- [The task] Pull out the records from the line containing "How tall is" through the end of the records, word for word. Leave the pictures out of your answer.

******************************

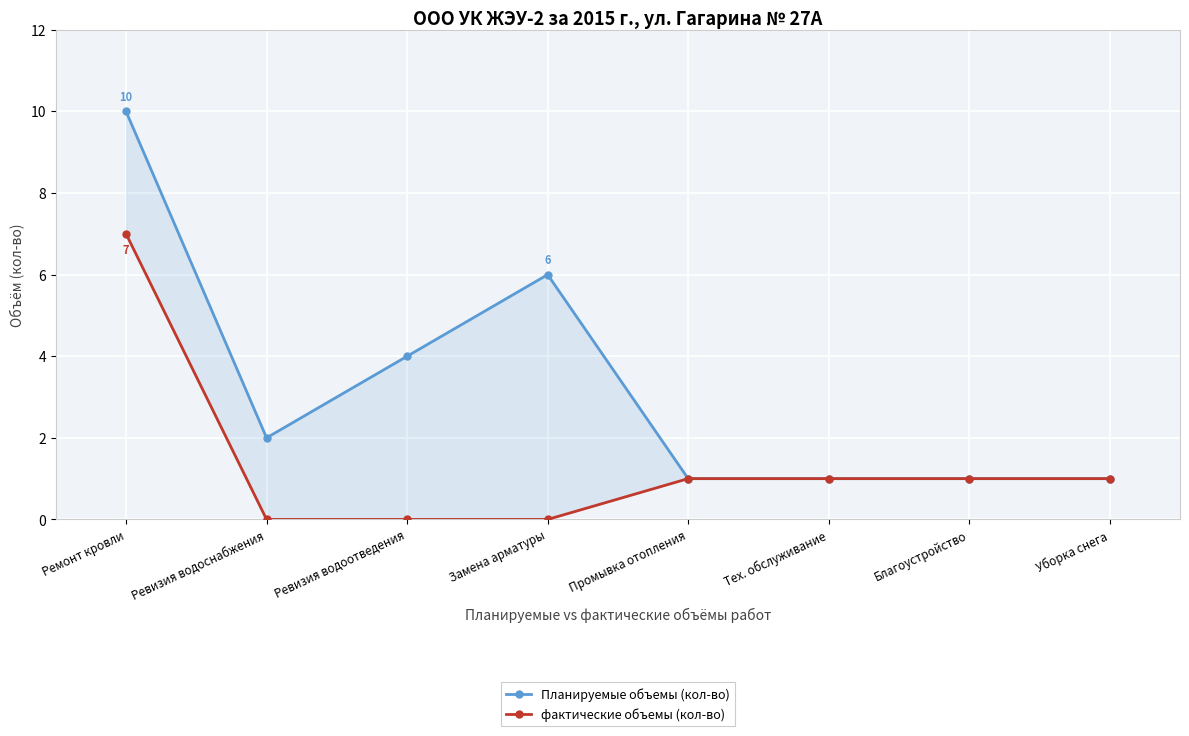

Between Ревизия водоотведения and Промывка отопления, which is larger?

Ревизия водоотведения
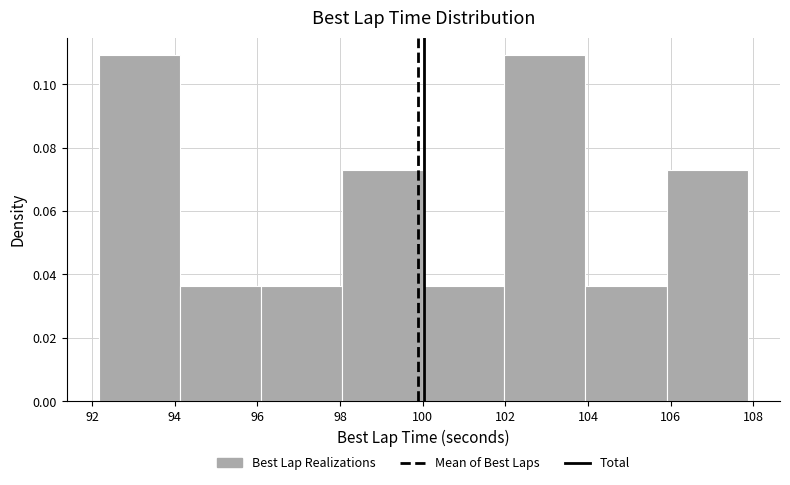

How tall is the bar that spans 102.0 to 104.0 on the x-axis? Neither the bar edges nor the heights are printed on the chart, so give them approximately, as read against the axes.

0.110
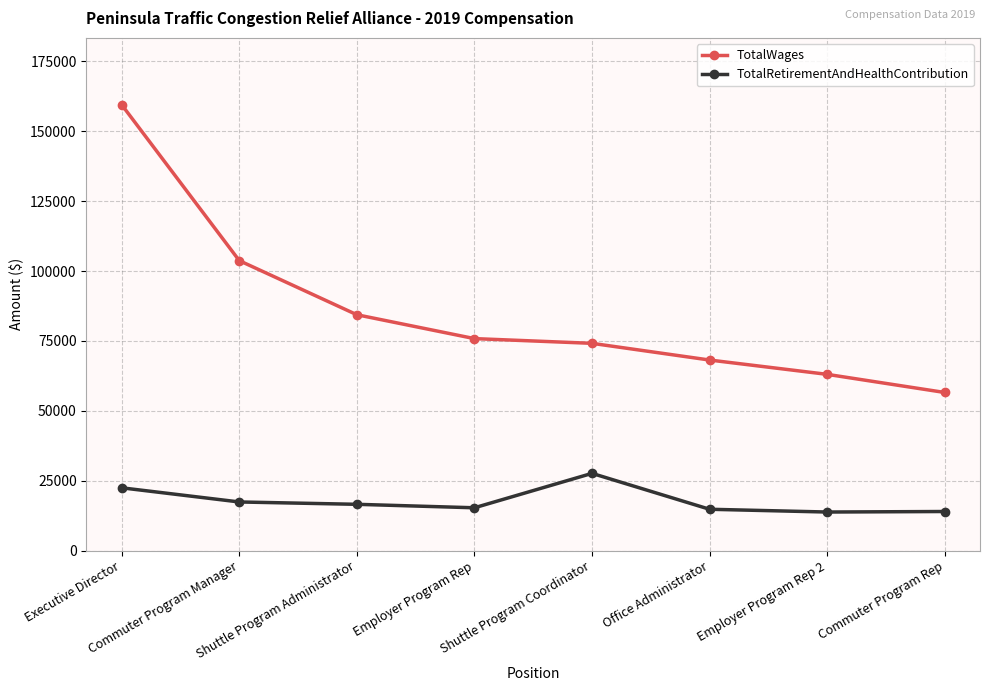

List the series in order of their peak value, lowest first.

TotalRetirementAndHealthContribution, TotalWages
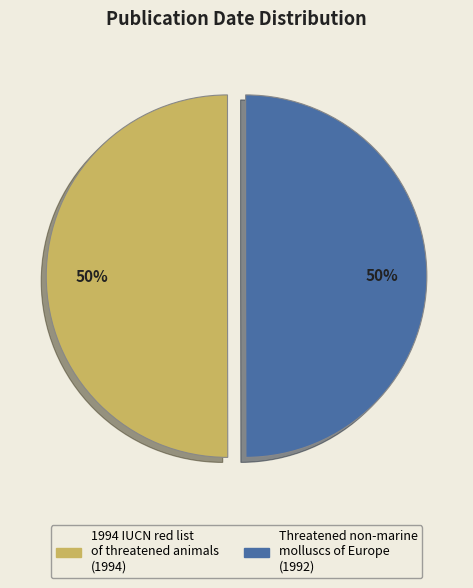

To the nearest percent, what portion does Threatened non-marine molluscs of Europe represent?

50%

******************************

- [Written response]
How tall is the bar that spans 102.0 to 104.0 on the x-axis? Neither the bar edges nor the heights are printed on the chart, so give them approximately, as read against the axes.

0.110

List the series in order of their peak value, lowest first.

TotalRetirementAndHealthContribution, TotalWages

To the nearest percent, what portion does Threatened non-marine molluscs of Europe represent?

50%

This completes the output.